Bon, on ne va pas épiloguer des plombes, on ne va pas tortiller du croupion devant un chef d'oeuvre en faisant la moue... Je n'ai pas relevé une seule faute de goût, pas un seul choix éditorial qui me fasse hausser un sourcil, pas une seule pensée qui me titille, un passage, une demi-case où je me serais dit: "oh, j'aurais pas vu ça comme ça"...



J'ai adhéré dès la première case, jusqu'à la dernière. Ellis Island, l'usage du sépia, mais aussi du noir et blanc brutal, les gueules des pages intérieures de couverture, les dessins de guerre, les situations de rejet, le petit côté surréaliste, SF, à la Jérôme Bosch, les doubles pages grandioses, cette page où on a le migrant à gauche qui se décline en 30 case (de mémoire) et les mains du fonctionnaire de l'immigration à droite qui se déclinent en autant de cases... Tout est bien vu.



Que dire de plus. Mettre du texte, cela aurait dénaturé le contenu. Déforcé le propos. Dilué la force des dessins (somptueux). J'ai dévoré. Et je l'ai déjà lu deux fois, et je le relirai et je reviendrai compléter ma critique à chaque lecture. Mieux, je vais aller rendre ce tome à la bibliothèque de mon quartier, et je vais en acheter 10 derechef. Et je vais les offrir. Et j'irai en racheter d'autres... Je connais maintenant ma mission sur terre... Répandre ce magnifique cadeau de Shaun Tan parmi les brebis égarées... Rassurez-vous je ne viendrai pas sonner le dimanche matin en vous disant que la fin du monde est proche... Je serai chez moi à relire Là où vont les Pères...

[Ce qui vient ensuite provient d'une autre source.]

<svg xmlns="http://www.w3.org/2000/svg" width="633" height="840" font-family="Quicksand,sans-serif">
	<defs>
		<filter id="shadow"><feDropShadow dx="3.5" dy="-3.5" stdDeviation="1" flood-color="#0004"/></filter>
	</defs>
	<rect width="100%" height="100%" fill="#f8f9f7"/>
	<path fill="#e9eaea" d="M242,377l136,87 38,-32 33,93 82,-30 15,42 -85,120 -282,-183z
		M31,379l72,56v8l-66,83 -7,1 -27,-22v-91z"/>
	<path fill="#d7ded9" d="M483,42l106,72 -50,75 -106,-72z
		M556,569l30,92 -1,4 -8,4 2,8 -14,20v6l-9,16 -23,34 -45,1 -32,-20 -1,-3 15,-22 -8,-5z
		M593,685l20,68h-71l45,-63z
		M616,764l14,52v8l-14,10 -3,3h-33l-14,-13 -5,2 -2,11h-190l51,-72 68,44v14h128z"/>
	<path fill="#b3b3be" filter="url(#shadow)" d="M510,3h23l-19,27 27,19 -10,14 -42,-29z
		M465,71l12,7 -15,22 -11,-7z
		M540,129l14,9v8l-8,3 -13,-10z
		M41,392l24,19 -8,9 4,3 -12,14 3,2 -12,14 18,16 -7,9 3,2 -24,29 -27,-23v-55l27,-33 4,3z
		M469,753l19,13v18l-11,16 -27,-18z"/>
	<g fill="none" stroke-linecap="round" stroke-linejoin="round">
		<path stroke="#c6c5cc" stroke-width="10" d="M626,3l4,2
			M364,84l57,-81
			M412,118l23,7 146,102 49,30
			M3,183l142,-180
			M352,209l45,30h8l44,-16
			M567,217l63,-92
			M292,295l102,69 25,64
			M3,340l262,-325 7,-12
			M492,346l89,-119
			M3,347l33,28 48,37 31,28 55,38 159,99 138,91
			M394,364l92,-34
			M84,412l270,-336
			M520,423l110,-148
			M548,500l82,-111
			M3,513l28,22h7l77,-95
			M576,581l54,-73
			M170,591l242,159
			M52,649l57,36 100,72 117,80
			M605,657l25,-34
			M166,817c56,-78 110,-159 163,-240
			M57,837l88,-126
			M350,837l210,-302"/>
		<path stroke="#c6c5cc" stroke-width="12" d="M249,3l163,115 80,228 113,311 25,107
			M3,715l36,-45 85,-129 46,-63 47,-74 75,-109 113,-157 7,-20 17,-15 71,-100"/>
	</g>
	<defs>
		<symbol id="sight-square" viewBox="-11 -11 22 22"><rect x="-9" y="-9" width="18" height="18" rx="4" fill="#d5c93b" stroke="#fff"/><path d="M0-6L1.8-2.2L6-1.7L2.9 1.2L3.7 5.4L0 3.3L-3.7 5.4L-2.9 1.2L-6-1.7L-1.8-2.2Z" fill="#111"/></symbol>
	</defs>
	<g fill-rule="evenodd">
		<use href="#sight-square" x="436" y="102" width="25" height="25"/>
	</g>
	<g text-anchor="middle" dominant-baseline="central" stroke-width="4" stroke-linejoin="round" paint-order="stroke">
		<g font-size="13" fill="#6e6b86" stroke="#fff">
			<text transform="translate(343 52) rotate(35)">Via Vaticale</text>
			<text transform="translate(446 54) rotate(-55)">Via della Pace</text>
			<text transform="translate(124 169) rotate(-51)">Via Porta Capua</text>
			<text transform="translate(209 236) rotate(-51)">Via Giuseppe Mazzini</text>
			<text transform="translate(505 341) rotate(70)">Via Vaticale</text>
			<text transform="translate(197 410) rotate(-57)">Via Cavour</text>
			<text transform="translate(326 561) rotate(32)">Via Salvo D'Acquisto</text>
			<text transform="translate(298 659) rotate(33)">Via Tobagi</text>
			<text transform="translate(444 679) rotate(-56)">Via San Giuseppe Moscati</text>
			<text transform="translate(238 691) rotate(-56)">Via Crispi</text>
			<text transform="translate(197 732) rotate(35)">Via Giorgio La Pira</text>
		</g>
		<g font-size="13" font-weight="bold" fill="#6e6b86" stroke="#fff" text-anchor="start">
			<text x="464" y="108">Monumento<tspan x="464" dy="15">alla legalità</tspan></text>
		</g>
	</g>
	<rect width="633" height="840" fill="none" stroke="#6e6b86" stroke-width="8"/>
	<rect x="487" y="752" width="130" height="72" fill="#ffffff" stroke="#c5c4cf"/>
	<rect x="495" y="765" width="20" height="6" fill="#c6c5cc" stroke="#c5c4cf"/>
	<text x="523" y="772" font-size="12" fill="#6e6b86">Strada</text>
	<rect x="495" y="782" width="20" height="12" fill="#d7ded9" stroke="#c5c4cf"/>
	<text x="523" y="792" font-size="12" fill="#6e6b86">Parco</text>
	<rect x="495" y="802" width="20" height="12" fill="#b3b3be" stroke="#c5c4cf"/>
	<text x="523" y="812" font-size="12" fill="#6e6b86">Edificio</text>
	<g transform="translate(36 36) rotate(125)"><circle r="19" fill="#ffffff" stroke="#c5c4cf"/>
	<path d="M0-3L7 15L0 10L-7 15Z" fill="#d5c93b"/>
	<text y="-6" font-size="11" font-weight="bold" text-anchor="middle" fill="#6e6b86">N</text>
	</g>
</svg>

Ah si, un bémol... adressé à Dargaud... le titre. Pourquoi les pères? Parce que seuls les hommes partent? le titre anglais est "Arrival"... Je préfère largement.



Addendum dans le cadre du Challenge Multi-Défis 2022... une oeuvre que l'on voulait relire... Relire un ouvrage, ce n'est pas anodin. Les madeleines de Proust vont-elles jouer? Ou va-t-on découvrir que cela ne fonctionne plus, et qu'on est devenu un "vieux con"? 2 ans plus tard, l'émotion est intacte. J'ai frémi. J'ai pleuré. J'ai frissonné comme en 2018.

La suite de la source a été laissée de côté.